For the purpose of achieving a very rapid buildup of pressure, in particular a sudden increase in pressure, the control piston can be designed in the form of separate sections, the two pistons being tied together via a spring. However, it is also possible to apply reverse flow to the balancing piston only via a bypass valve, or this method can be applied concurrently.

The invention is further described with the aid of three preferred illustrative embodiments. In the figures, Figure 1 shows a longitudinal section through the dual-line trailer brake valve in a first embodiment, Figure 2 shows a longitudinal section through the dual-line trailer brake valve in a second embodiment and Figure 3 shows a longitudinal section through the dual-line trailer brake valve in a third embodiment.

Inside a housing 1, which is advantageously designed in the form of several parts, a divided control piston 2,3 is guided in a slideably displaceable and sealed manner. The control piston 2,3 consists of an inner piston 2, which is located, in a sealed manner, on a hollow control rod 4, whilst the outer annular piston 3 is tied to the piston 2 via the spring 5. The brake chamber 6 is located beneath the control piston 2,3, this brake chamber being continuously connected to the brake line 8 via the connection 7.

The emergency brake piston 9 is mounted inside the central part of the trailer brake valve, on the hollow control rod 4, in a sealed and freely floating manner. The emergency brake piston 9 rests against a stop 10 on the hollows control rod 4, and subdivides the housing into an emergency brake chamber 11 and a reservoirchamber 12, an annular gaiter, which can act as a bypass in one direction and forms a non-return valve 13, being located on the emergency brake piston 9. The emergency brake chamber 11 is permanently connected to the reservoir line 15, via the connection 40. The reservoir chamber 12 is connected to the compressed air reservoir container 17 on the trailer, via the connection 16.

Inside the emergency brake piston 9, the valve element 18 is suspended by means of the spring 19.

The emergency brake piston 9 is configured as a stepped piston, by means of the seals 20 and 21, which are located on a different diameter. On the other hand, the reservoir chamber 12 is delimited by a housing wall 22, which terminates in a turned-in housing edge 23, which forms, together with the valve element 18, the inlet valve 18. The hollow control rod 4 is led, in a sealed manner, through the emergency brake piston 9 by means of the seal 20.

A stop 57 is provided, securely fixed to the housing, against which the emergency brake piston 9, which is designed as a stepped piston, is pre loaded via the pressure from the reservoir line 15 acting thereon. The preload can be changed or increased by means of a spring 58 (Figure 2).

A balancing piston 24 is guided inside the housing, in a sliding and sealed manner, beneath the housing wall 22. The seal 25 seals with respect to the housing, whilst the seal 26 slides along the extension 27 and there fulfils its sealing function. At its upper end, the extension 27 forms, together with the valve element 18, the outlet valve 18,27. The balancing chamber 28 is formed between the housing wall 22 and the balancing piston 24, this chamber being permanently connected to the brake cylinders 30, via the connection 29. The balancing piston 24 is coupled to the extension 27, and to the hollow control rod 4, via the spring 31.

* Recorded data *
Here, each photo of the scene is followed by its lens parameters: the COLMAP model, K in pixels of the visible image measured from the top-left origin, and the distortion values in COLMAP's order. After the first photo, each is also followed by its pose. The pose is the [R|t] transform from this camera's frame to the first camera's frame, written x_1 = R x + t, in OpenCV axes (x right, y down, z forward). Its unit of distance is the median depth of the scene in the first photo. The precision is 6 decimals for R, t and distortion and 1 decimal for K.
==
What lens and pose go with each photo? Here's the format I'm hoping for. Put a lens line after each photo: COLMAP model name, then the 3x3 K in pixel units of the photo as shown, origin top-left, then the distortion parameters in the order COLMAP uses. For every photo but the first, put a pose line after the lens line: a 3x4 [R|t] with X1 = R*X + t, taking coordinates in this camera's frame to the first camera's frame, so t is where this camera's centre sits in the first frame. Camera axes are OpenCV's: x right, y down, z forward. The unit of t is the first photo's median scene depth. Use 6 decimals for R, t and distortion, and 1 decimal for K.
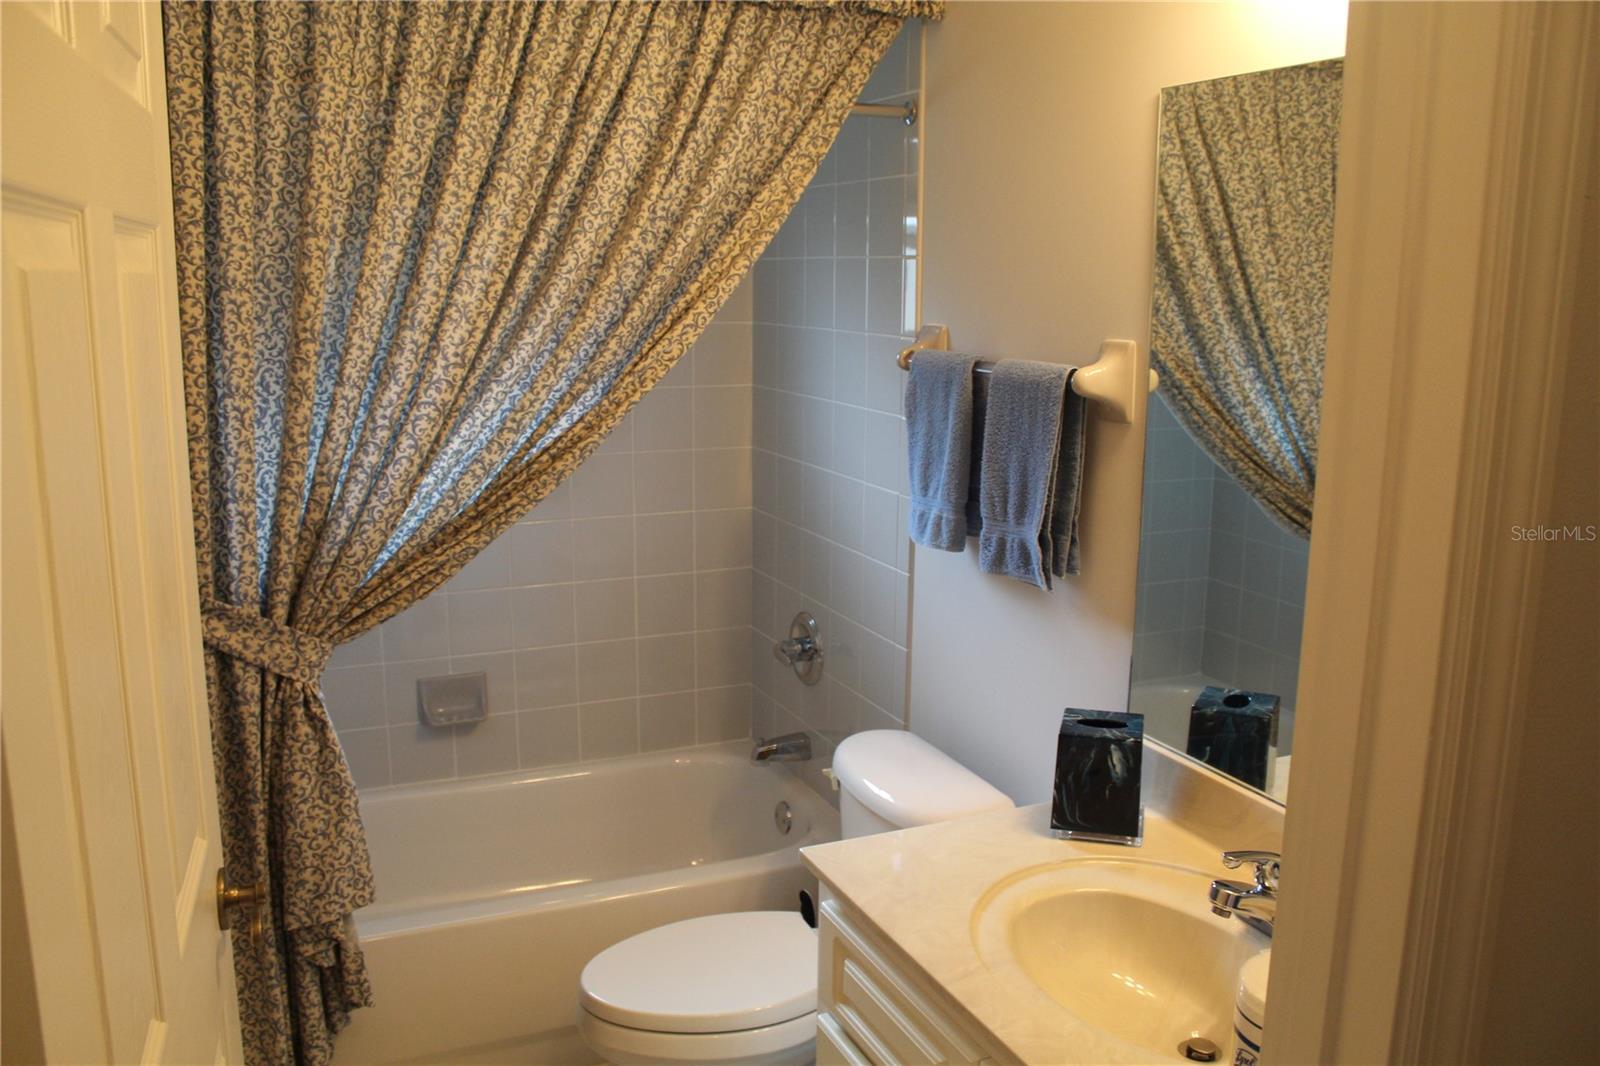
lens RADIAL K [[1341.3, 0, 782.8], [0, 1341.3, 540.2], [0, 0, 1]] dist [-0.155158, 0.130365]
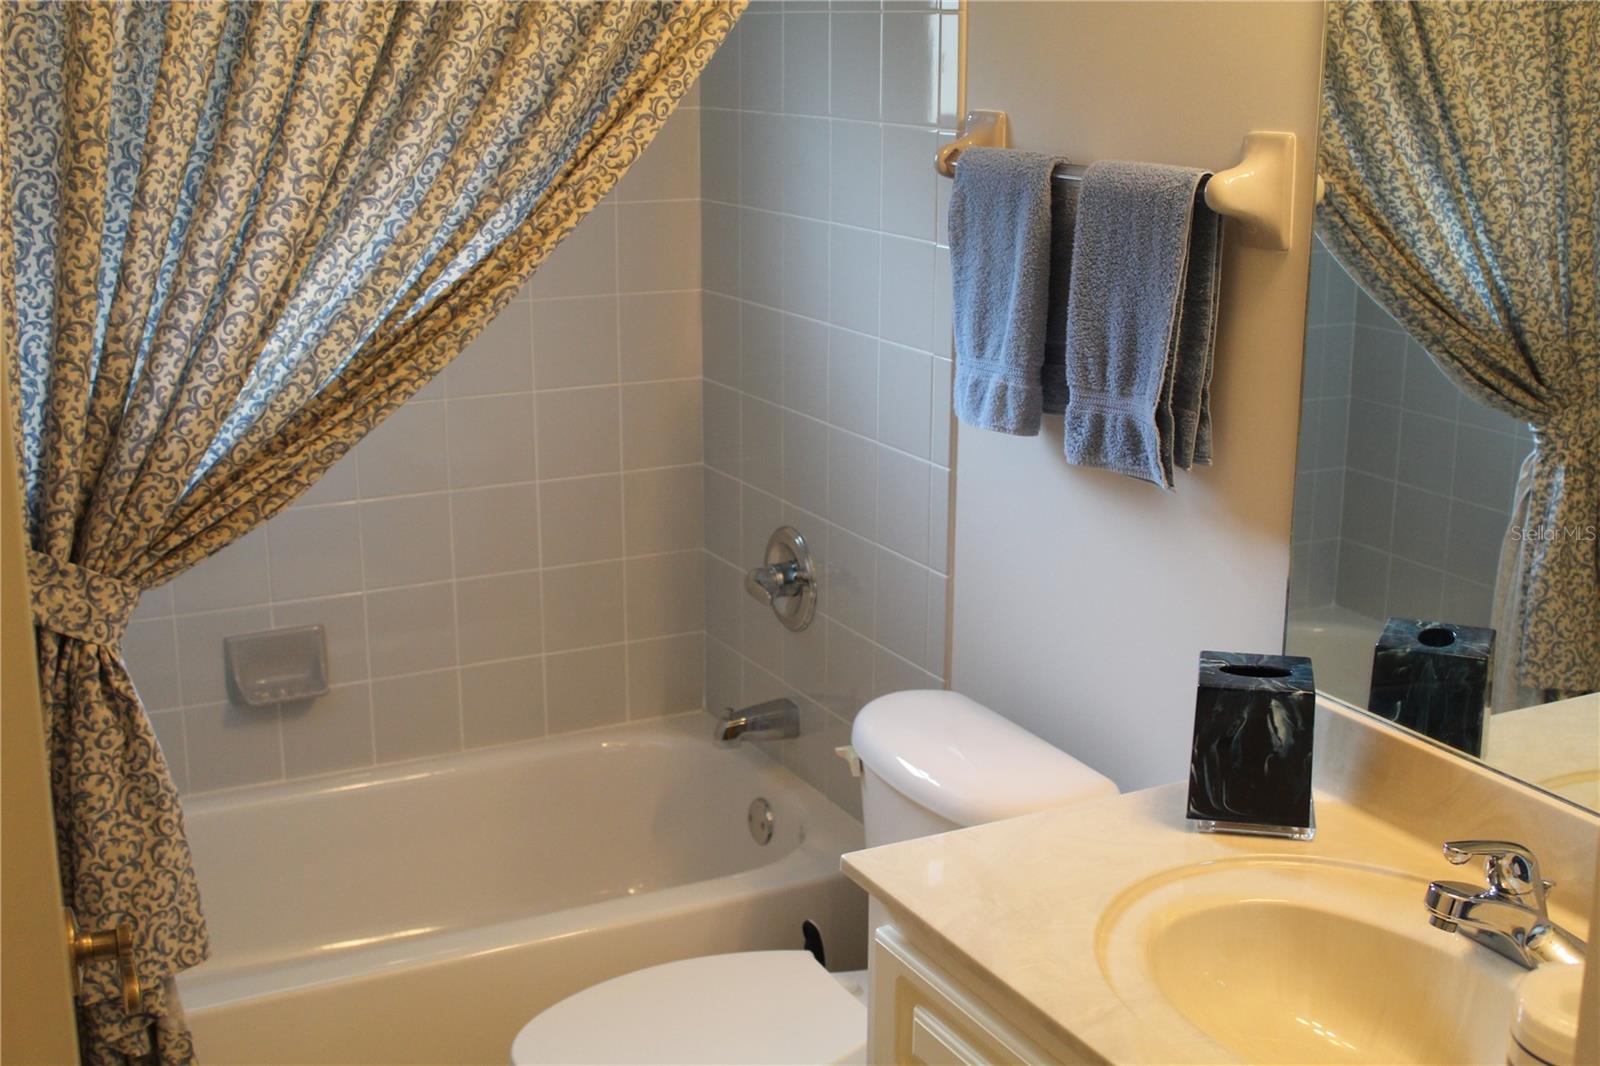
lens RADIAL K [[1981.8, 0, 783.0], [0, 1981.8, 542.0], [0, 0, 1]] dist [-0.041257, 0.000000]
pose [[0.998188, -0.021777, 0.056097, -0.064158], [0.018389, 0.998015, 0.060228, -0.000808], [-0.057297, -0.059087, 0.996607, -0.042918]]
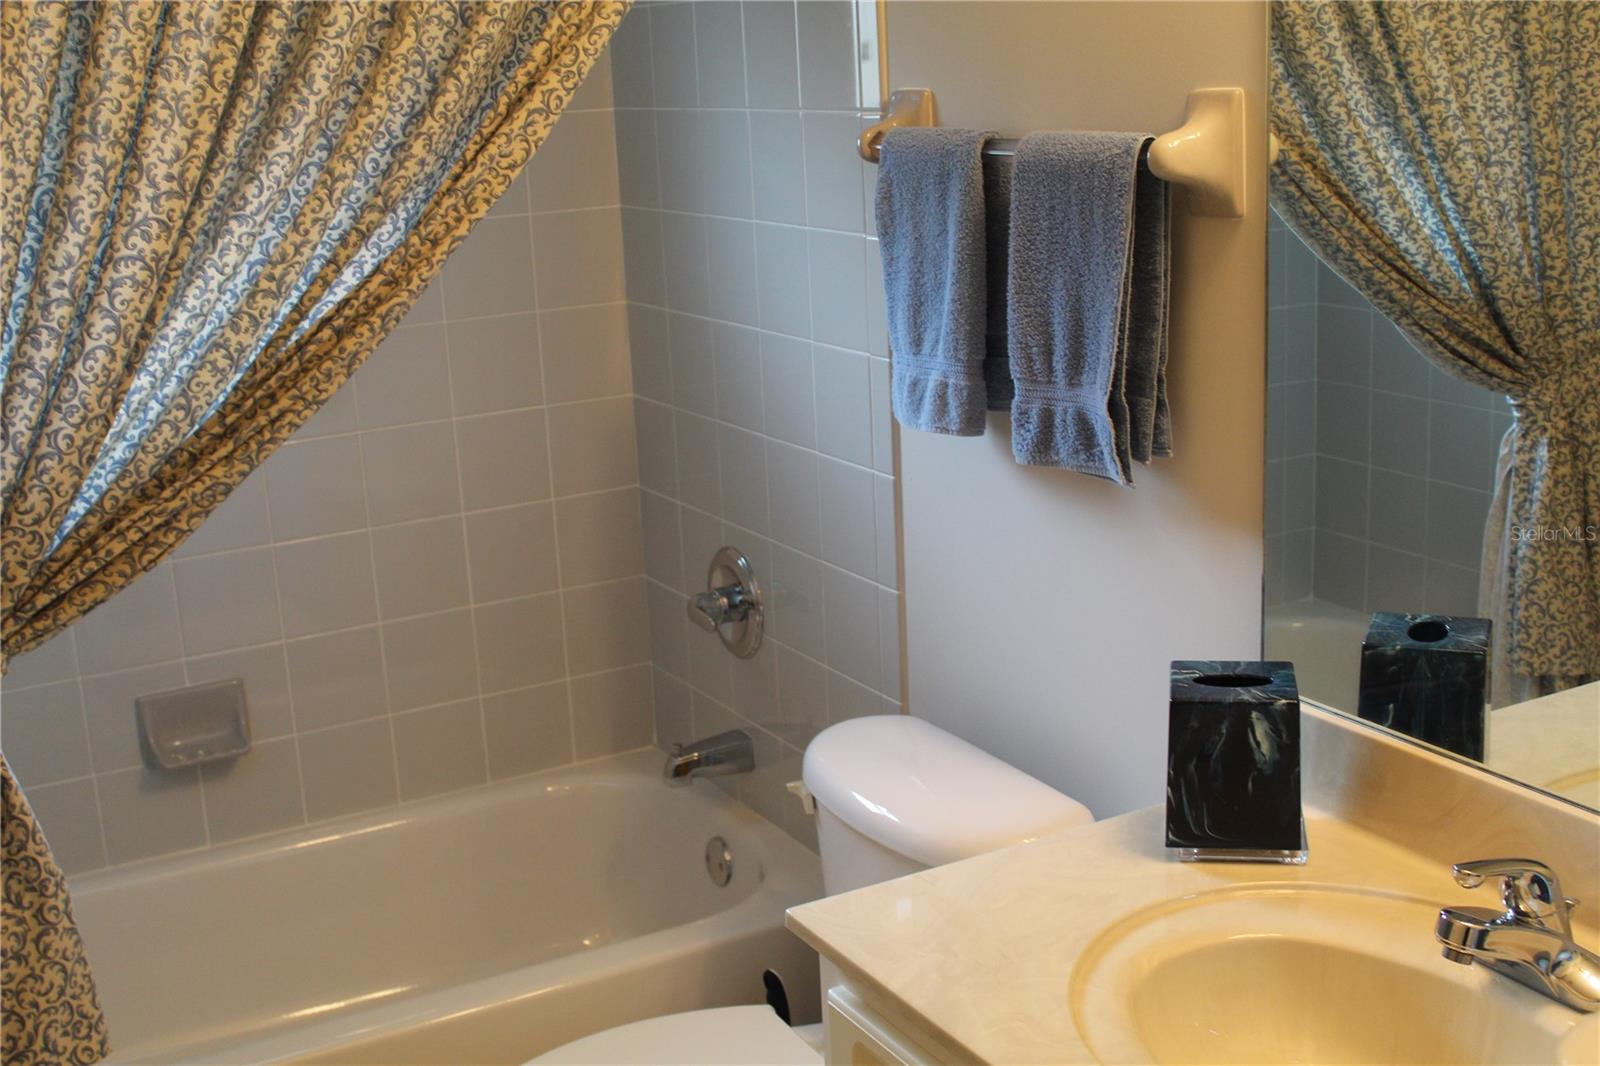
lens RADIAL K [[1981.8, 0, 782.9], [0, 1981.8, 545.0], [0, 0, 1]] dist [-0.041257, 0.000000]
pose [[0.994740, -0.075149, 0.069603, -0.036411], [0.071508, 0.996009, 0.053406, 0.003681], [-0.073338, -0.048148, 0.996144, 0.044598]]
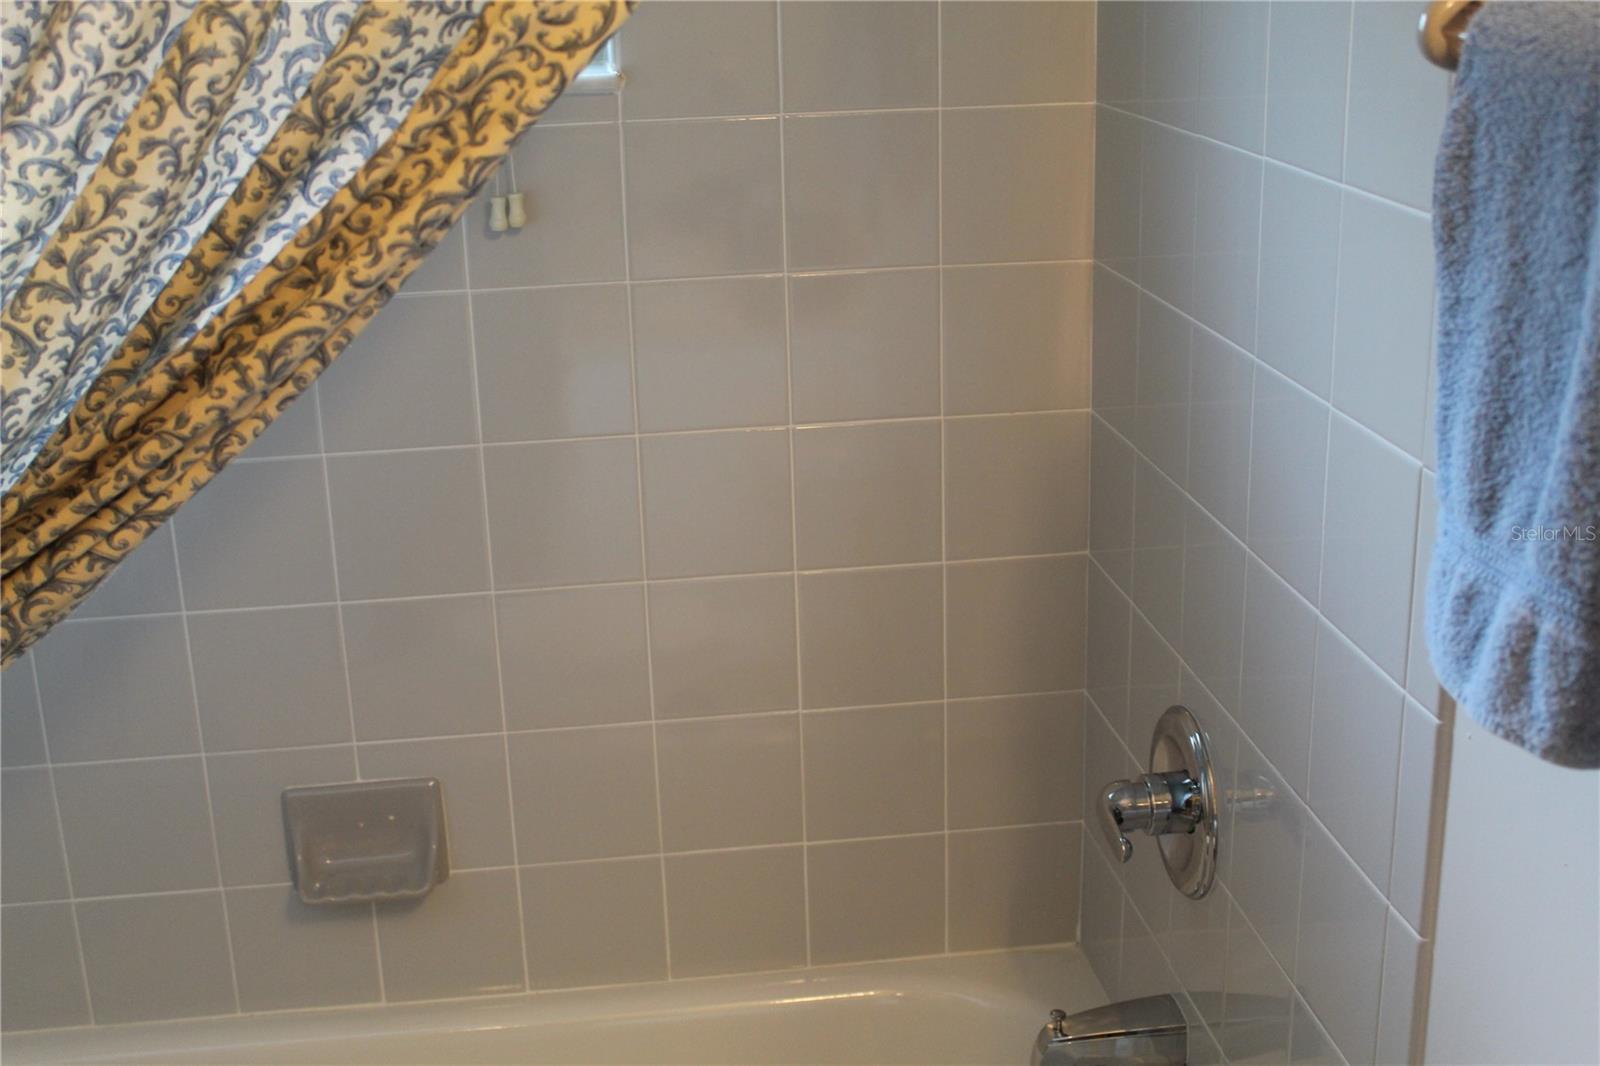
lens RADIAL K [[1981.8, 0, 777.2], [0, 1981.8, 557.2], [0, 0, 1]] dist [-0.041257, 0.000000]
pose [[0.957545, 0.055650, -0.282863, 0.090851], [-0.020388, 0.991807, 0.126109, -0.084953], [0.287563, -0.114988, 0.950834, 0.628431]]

* Complete the following *
1 - Copy the passage on the brake valve from "The emergency brake piston 9 is mounted" to "the spring 19.", inclusive.
2 - Condense the paragraph of the brake valve passage that begins "Inside a housing 1" into a short bulleted list that keeps its main facts.
The records aren't needed for anything here.

* Answers to the tasks *
1 -
The emergency brake piston 9 is mounted inside the central part of the trailer brake valve, on the hollow control rod 4, in a sealed and freely floating manner. The emergency brake piston 9 rests against a stop 10 on the hollows control rod 4, and subdivides the housing into an emergency brake chamber 11 and a reservoirchamber 12, an annular gaiter, which can act as a bypass in one direction and forms a non-return valve 13, being located on the emergency brake piston 9. The emergency brake chamber 11 is permanently connected to the reservoir line 15, via the connection 40. The reservoir chamber 12 is connected to the compressed air reservoir container 17 on the trailer, via the connection 16.

Inside the emergency brake piston 9, the valve element 18 is suspended by means of the spring 19.

2 -
- Housing 1 is advantageously made in several parts.
- A divided control piston 2,3 slides inside the housing and is sealed.
- Piston 2,3 consists of an inner piston 2, sealed on hollow control rod 4, and an outer annular piston 3 tied to piston 2 by spring 5.
- Brake chamber 6 lies beneath the control piston and is continuously connected to brake line 8 through connection 7.